USACE Installs Temporary Pumps to Alleviate Seepage at Isabella Lake

By Oct. 2, the new system had been installed and was operational. The temporary system has currently eliminated downstream flows caused by seepage.

Henri Mulder, a geotechnical engineer with the USACE South Pacific Division who works out of the Isabella Dam Safety Modification Project Resident Office, stressed that the seepage is not a risk to the safety or structural integrity of the dam.

“All dams experience seepage,” said Mulder. “However, the elevated seepage levels we’re seeing this year are the result of record precipitation and the higher lake levels that resulted.”

A temporary pump at the base of the auxiliary dam, part of Isabella Dam in Lake Isabella, California, Oct. 5, 2023. The U.S. Army Corps of Engineers Sacramento District installed the pump Oct. 2 to increase the capacity of the existing pump system and redirect seepage back into the lake. (USACE photo by Robert Onyon)
A temporary pump at the base of the auxiliary dam, part of Isabella Dam in Lake Isabella, California, Oct. 5, 2023. The U.S. Army Corps of Engineers Sacramento District installed the pump Oct. 2 to increase the capacity of the existing pump system and redirect seepage back into the lake. (USACE photo by Robert Onyon)

The Sacramento District will continue assessing the Isabella Dam seepage to determine if more permanent changes need to be made to increase the pumping system’s capacity.

“This pump is a temporary solution,” said Mulder. “After further evaluation, we plan to install a more permanent solution within six to twelve months.”

The Sacramento District engaged in extensive pre-construction modeling of both inflows and outflows at Isabella Lake before the recent modifications to the dam, which included an improved filter and drain system. And although the current collected seepage levels exceed pre-construction estimates, the system is working as designed.

“During design, models represent our best estimates of site conditions, so there are always adjustments to be made after construction,” said Mulder. “That’s why we execute fill plans after finishing a big project like this.”

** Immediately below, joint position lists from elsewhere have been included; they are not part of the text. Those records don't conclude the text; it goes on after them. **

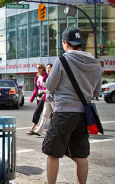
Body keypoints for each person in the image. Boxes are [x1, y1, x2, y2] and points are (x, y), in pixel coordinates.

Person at [42, 27, 102, 184]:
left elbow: (49, 86)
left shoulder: (61, 60)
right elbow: (96, 91)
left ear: (65, 43)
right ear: (80, 44)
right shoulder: (96, 64)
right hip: (83, 116)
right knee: (81, 155)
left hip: (62, 112)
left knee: (53, 153)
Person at [33, 64, 55, 136]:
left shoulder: (55, 76)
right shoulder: (47, 77)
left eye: (50, 68)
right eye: (47, 68)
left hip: (54, 99)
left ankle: (60, 130)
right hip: (48, 98)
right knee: (45, 115)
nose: (48, 70)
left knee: (57, 114)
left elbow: (53, 88)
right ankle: (39, 131)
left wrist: (43, 91)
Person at [27, 63, 48, 135]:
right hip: (39, 97)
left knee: (46, 114)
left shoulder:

Completed in 1953, Isabella Dam is located approximately 40 miles northeast of Bakersfield. The reservoir is impounded by two earthen dams on the Kern River and Hot Springs Valley. Today, Isabella Lake and its dams reduce flood risk for Bakersfield and the surrounding region and is a primary water source for water users throughout Kern County. The Isabella Dam Safety Modification Project addresses overtopping, seismic and seepage issues identified with Isabella Lake’s main and auxiliary dams and spillways to reduce the likelihood of dam failure. Construction of the dam modifications began in 2017 with the relocation of facilities within the project footprint, and the project achieved substantial completion in 2022.